* **Completa lo siguiente**:
1. Di si cada afirmación está de acuerdo con el texto sobre la figura de Cristo y contesta sí o no, con las palabras del texto que lo deciden copiadas tal cual: (a) la vertiente paulina fue elaborada por el apóstol Pablo; (b) la vertiente juanina aceptaba separar las naturalezas humana y divina de Cristo; (c) para los docetas, la muerte de Jesucristo fue real.
2. Según el texto sobre la figura de Cristo, ¿de qué dogma partía la vertiente doceta?

* **Texto citado**:
::::::
Conforme pasa el tiempo, tienden a generarse una serie de cambios y evoluciones en los terrenos dogmático y ritual, que dan base a la bifurcación de los caminos en el desarrollo del cristianismo. La reinterpretación de la figura de Cristo, por ejemplo, se desarrolla a través de tres vertientes:

1. La paulina, elaborada por el apóstol Pablo, y en la cual Jesús es interpretado como un hombre celestial, es decir, un hombre que en el plano espiritual existe con anterioridad a su encarnación terrenal y cuyo principio de vida será el propio espíritu divino. Su venida a la Tierra habría tenido como objeto la inauguración de una nueva humanidad liberada del yugo del llamado pecado original, y en cuya liberación (redención), jugaría un papel de primera importancia el sufrimiento y el sacrificio carnal del redentor (el Cristo), quien por medio de su resurrección y gloriosa ascensión a los cielos, demostraría, amén de su carácter propiamente divino, el logro de su objetivo redentor con el triunfo de la vida sobre la muerte (la luz sobre las tinieblas).

2. La Juanina, atribuida al apóstol Juan, y en la cual se llegó a conjugar a Cristo con el Logos griego (Dios como principio de las ideas), concluyéndose con la identificación de Jesucristo con Dios, sin aceptar, como resulta obvio, la separación entre las naturalezas humana y divina del Cristo, privilegiando tan sólo la última.

3. La doceta (de apariencia) sostenía, al partir del dogma de que la carne es impura por naturaleza, que Jesucristo fue hombre sólo en apariencia, y que tanto su sufrimiento como su muerte, fueron tan sólo apariencias. Los docetistas eludían concebir la divinidad (Cristo) asociada o relacionada con lo mundano, con la carne, por lo que su concepción de la redención de la humanidad adquirirá un particularismo sui géneris.
::::::
* **Entradas del listado**:
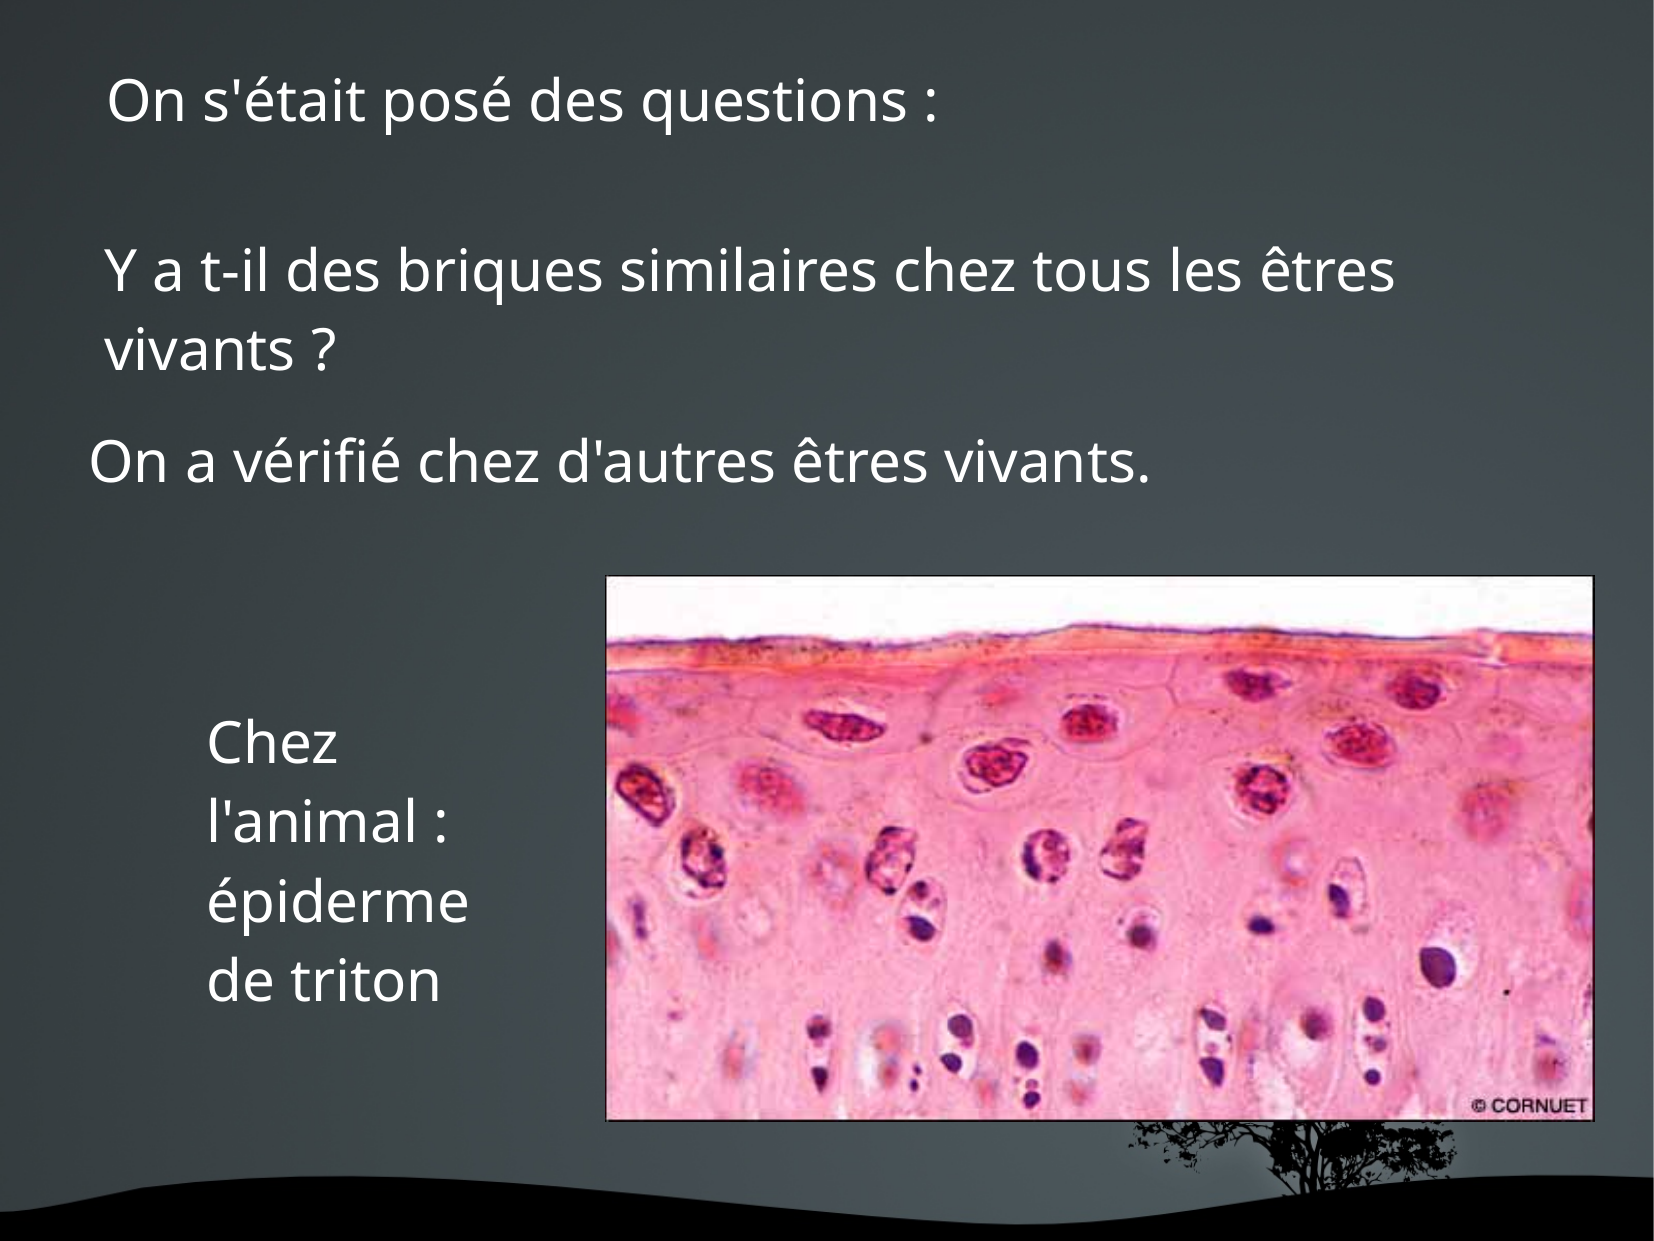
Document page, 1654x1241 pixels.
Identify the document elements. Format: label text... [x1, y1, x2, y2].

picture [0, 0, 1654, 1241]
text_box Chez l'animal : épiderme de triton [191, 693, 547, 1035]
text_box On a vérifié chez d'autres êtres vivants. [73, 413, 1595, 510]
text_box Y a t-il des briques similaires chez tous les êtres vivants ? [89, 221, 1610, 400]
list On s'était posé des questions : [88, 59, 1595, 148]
::::::
* **Respuestas del ejercicio**:
1.
(a) Sí: "La paulina, elaborada por el apóstol Pablo".
(b) No: "sin aceptar, como resulta obvio, la separación entre las naturalezas humana y divina del Cristo".
(c) No: "tanto su sufrimiento como su muerte, fueron tan sólo apariencias".

2. Del dogma de que la carne es impura por naturaleza.